2018: The Year Machine Intelligence Arrived in Cybersecurity
Machine intelligence has become a technology player in fields from medical research to financial services. This year it began to make its presence felt in cybersecurity. The initial inroads have been tightly targeted, but some experts say more substantial uses are almost inevitable.
“Intelligence” is a word heavily freighted with meaning in cybersecurity technology because it covers a wide variety of techniques and products. Expert systems, machine learning, deep learning, and artificial intelligence are all represented in the whole, with each being used and promoted by different vendors and service organizations.
Antivirus protection is one of the tasks to which companies are applying intelligence. “Intelligent AV is all about catching more malware, and it really starts with the history of malware detection,” says Corey Nachreider, CTO of WatchGuard Technologies. He describes a series of techniques that look not at code patterns or signatures but at behavioral markers for code that is run in a protected environment. “They can change the way the binary could look, but they can’t change what they have to do on your computer to do their bad thing,” he says.
In looking for behavioral characteristics and matching them with code and other patterns, machine intelligence can discover patterns involving many more factors than a human could reasonably consider. And in doing so, it also finds related vulnerabilities faster. “What machine learning has really given us is the ability to predict patterns before they actually happen,” Nachreider says.
Intelligence is not only being applied to antivirus products, but it is also finding its way into security services, as well. “The best use of AI is to give security admins the ability to deconflict tasks – to know which, out of scores of possibilities, are critical and will have the greatest impact,” says Ann Johnson, corporate vice president in the Microsoft Cybersecurity Solutions Group. She points out the critical requirement for this that comes from the sheer volume of security incidents. “Microsoft sees 6.5 trillion security signals a day. AI helps rationalize them down to a quantity that humans can deal with,” she says.
As for the effectiveness of intelligence in dealing with these threats, Johnson points to the emergence of the Smoke Loader credential stealer. “It was blocked on Azure within milliseconds because the AI saw and recognized the pattern,” she says.
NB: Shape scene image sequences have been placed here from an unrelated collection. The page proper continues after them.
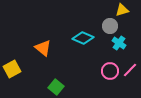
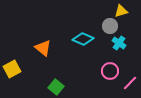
yellow triangle: moved 1 px left, 1 px down
cyan diamond: moved 1 px down
pink line: moved 13 px down
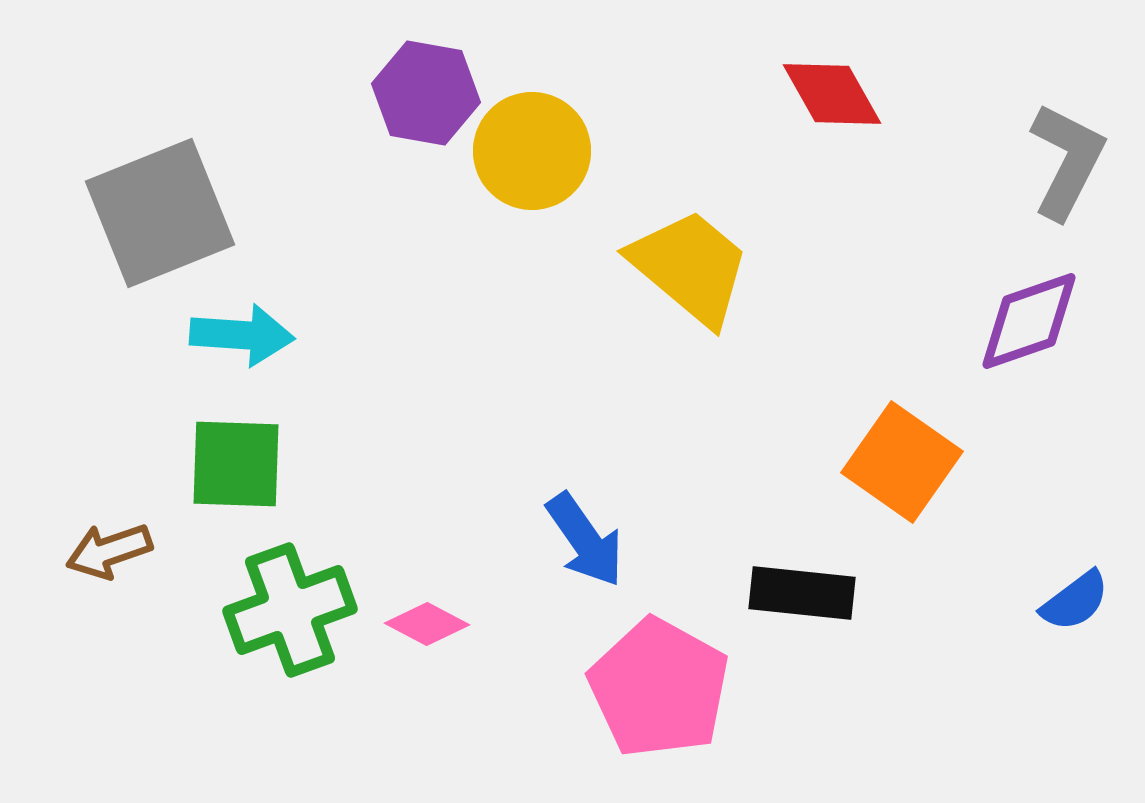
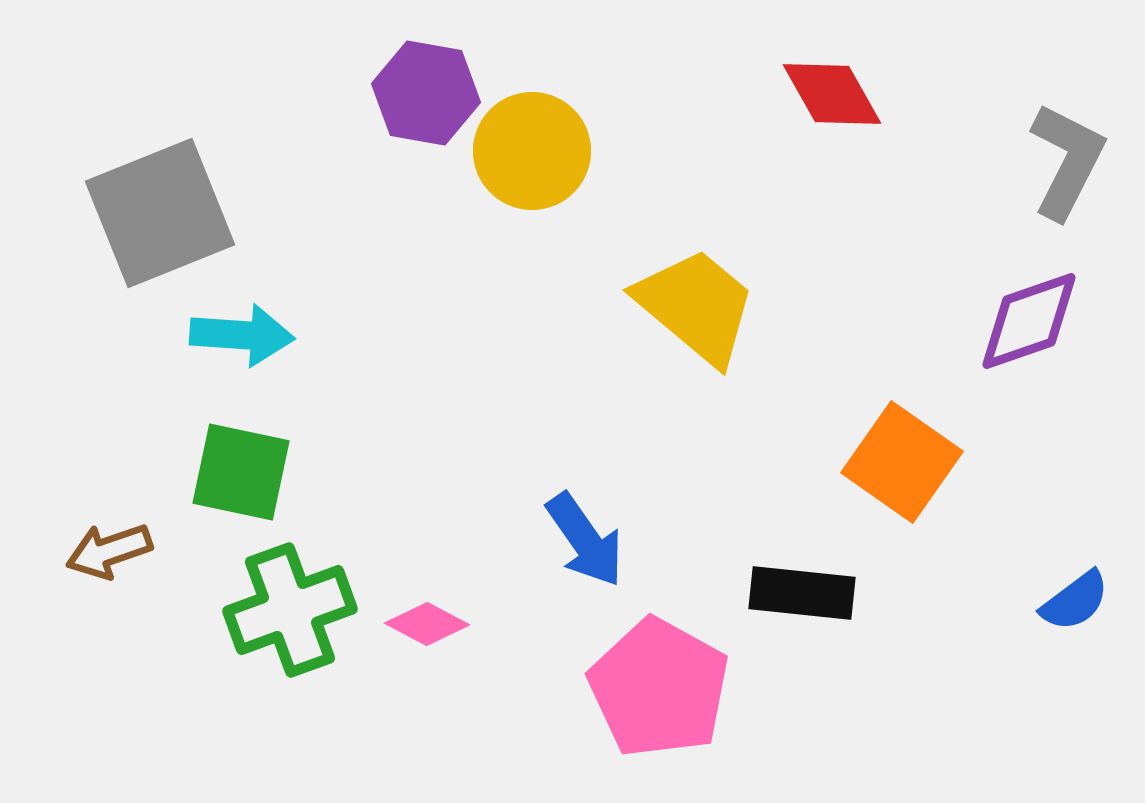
yellow trapezoid: moved 6 px right, 39 px down
green square: moved 5 px right, 8 px down; rotated 10 degrees clockwise
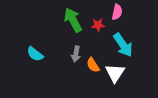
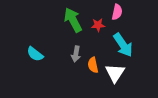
orange semicircle: rotated 21 degrees clockwise
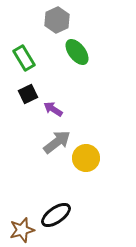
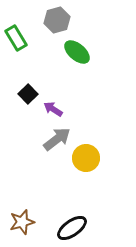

That effectiveness in recognizing and acting on patterns will be used in more products and services in the future, many experts say. “Machines are really good at looking at vast amounts of data and making sense of it all in a statistical way, and humans are not,” says Clarence Chio, CTO and co-founder of Unit21, and author of “Machine Learning & Security.”
He points out that the vast majority of intelligence being used in security is “machine learning” rather than “artificial intelligence.” That’s because a defining characteristic of artificial intelligence is that it can produce output developers never considered, rather than always creating a conclusion within a known range of responses.
“I think the real challenge in industry is not really the maturity in developing such systems, but to really hone the expectations of people using such things,” Chio says.
That expectation will evolve and develop in the coming year, according to many experts. “What it’s good at right now is kind of removing all the noise and the grunt work that security analysts or professionals have to deal with,” Nachreider says. “[Still], we’re a long away from totally automating out the need for some type of security professional that occasionally has to make a decision.”